General characteristics
- Length: 36 ft (11 m)
- Beam: 3 ft (0.91 m)
- Propulsion: Hand-cranked propeller
- Complement: 5 crew

= American Diver =

Submarine of the Confederate States of America, predecessor of the H.L. Hunley submarine

American Diver, also known as the Pioneer II, was a prototype submarine built for the Confederate States of America military. It was the first successor to the Pioneer. The Diver was invented and built by the same consortium that built the Pioneer in New Orleans. It was composed of Horace Lawson Hunley, James McClintock, and Baxter Watson. They were forced to move their operations to Mobile, Alabama, following the capture of New Orleans by Union forces in April 1862. Although ultimately unsuccessful, it served as a model in the development of the consortium's next submarine, the H. L. Hunley.

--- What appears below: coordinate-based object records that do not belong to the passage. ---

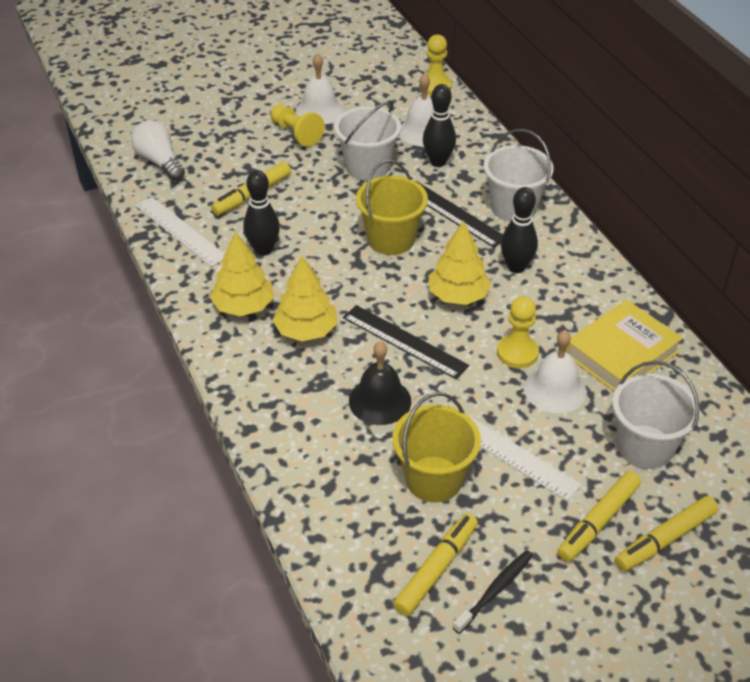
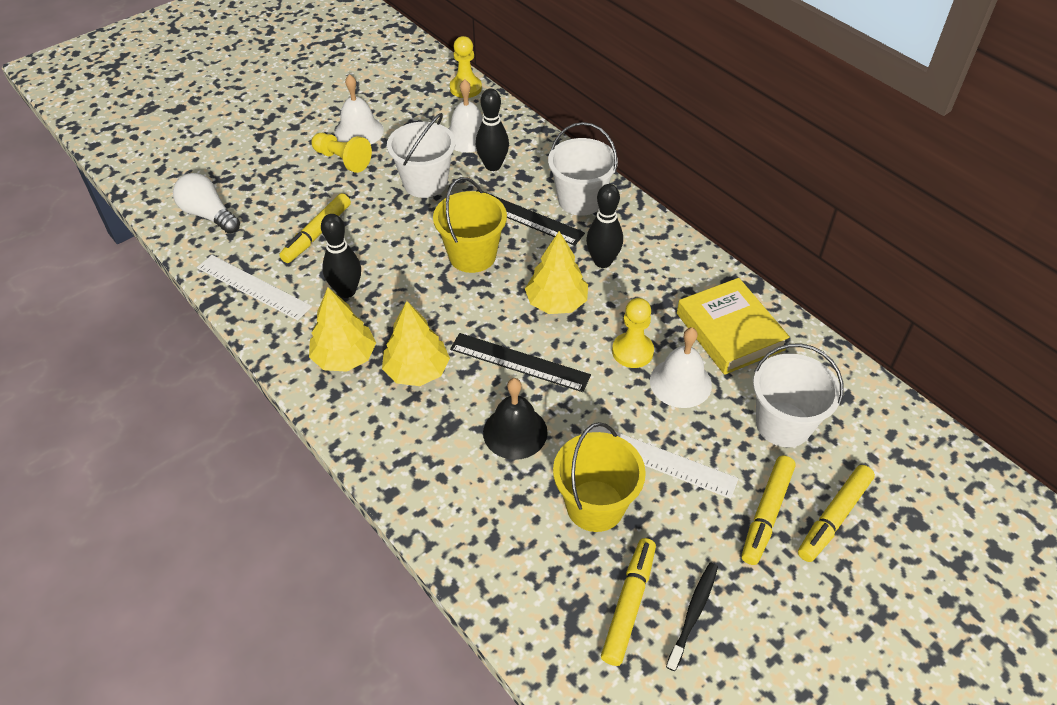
camera: 15 degrees left, 5 degrees up
yellow book [565,300,683,392] -> yellow book turned 60 degrees counterclockwise [677,278,790,375]

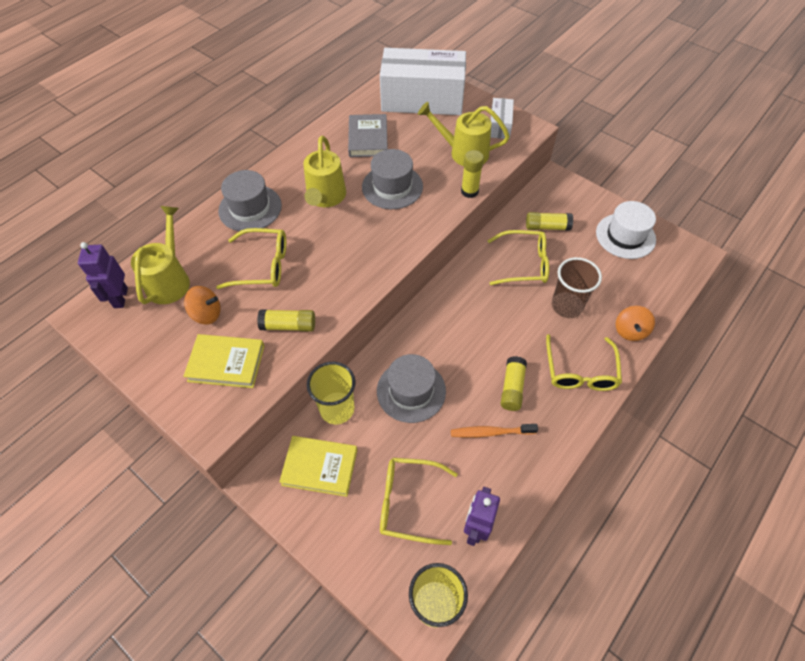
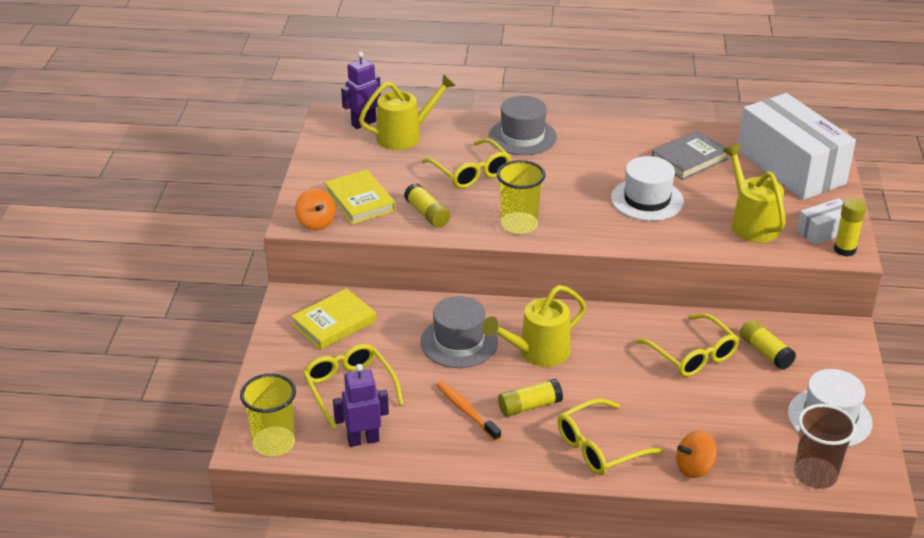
camera: 55 degrees right, 20 degrees down
orange spinning top [184,286,221,325] -> orange spinning top moved to [295,189,336,230]
yellow book [279,436,357,497] -> yellow book turned 75 degrees clockwise [291,288,376,350]
yellow watering can [303,136,346,207] -> yellow watering can moved to [482,285,586,367]
yellow cup [307,362,355,424] -> yellow cup moved to [497,160,545,234]
grey hat [362,149,423,209] -> white hat [611,156,684,221]
yellow glue stick [461,150,484,198] -> yellow glue stick moved to [834,198,866,257]
brown cup [552,257,602,318] -> brown cup moved to [794,404,857,489]

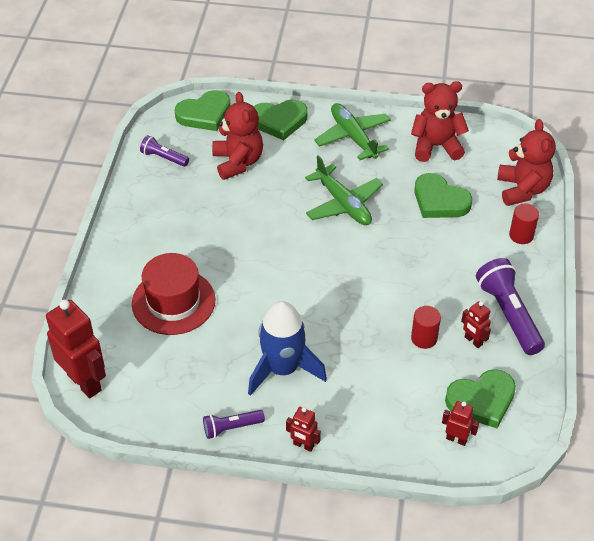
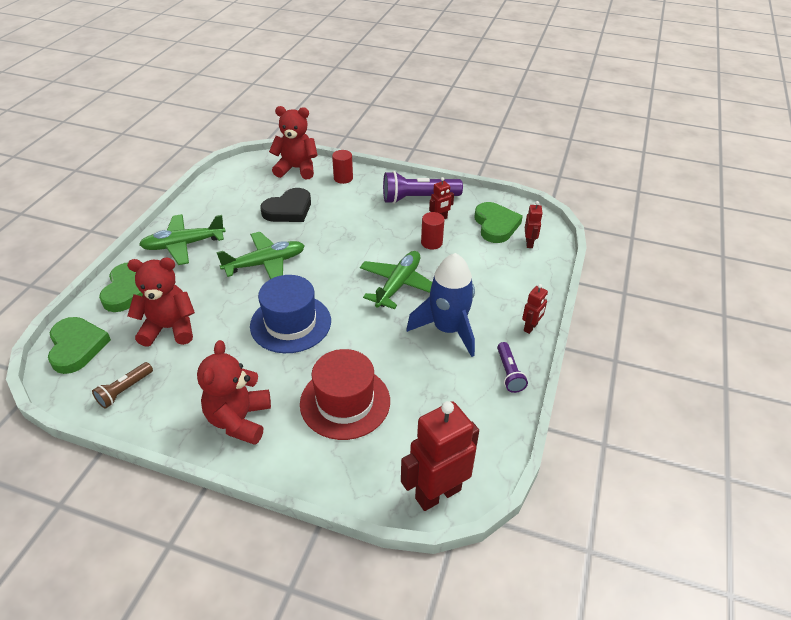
camera: 80 degrees left, 5 degrees down
purple flashlight [140,135,189,167] -> brown flashlight [92,362,153,409]
red teddy bear [411,81,469,162] -> red teddy bear moved to [197,340,271,445]
green heart [414,173,472,218] -> black heart [261,188,311,222]
red robot [442,401,479,446] -> red robot turned 150 degrees clockwise [525,201,543,248]
none -> blue hat [250,275,331,353]
none -> green plane [360,251,432,309]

The Hunley eventually became the first combat submarine to sink an enemy warship.

==History==
The Diver was designed and built by the consortium in late 1862. Over the course of several months many costly attempts were made to propel the submarine with some type of electrical motor and then a steam engine, but both methods proved to be failures. The steam engine was finally replaced by a hand-crank. The submarine was ready for trials by January 1863. It required four crew members to turn the propeller crank and one to steer and was deemed to be too slow by the team. Nonetheless, it was decided in February 1863, to tow the submarine down the bay to Fort Morgan and attempt an attack on the Union blockade of Mobile. However, the submarine foundered in the heavy chop caused by foul weather and the currents at the mouth of Mobile Bay and sank. The crew escaped, but the boat was not recovered.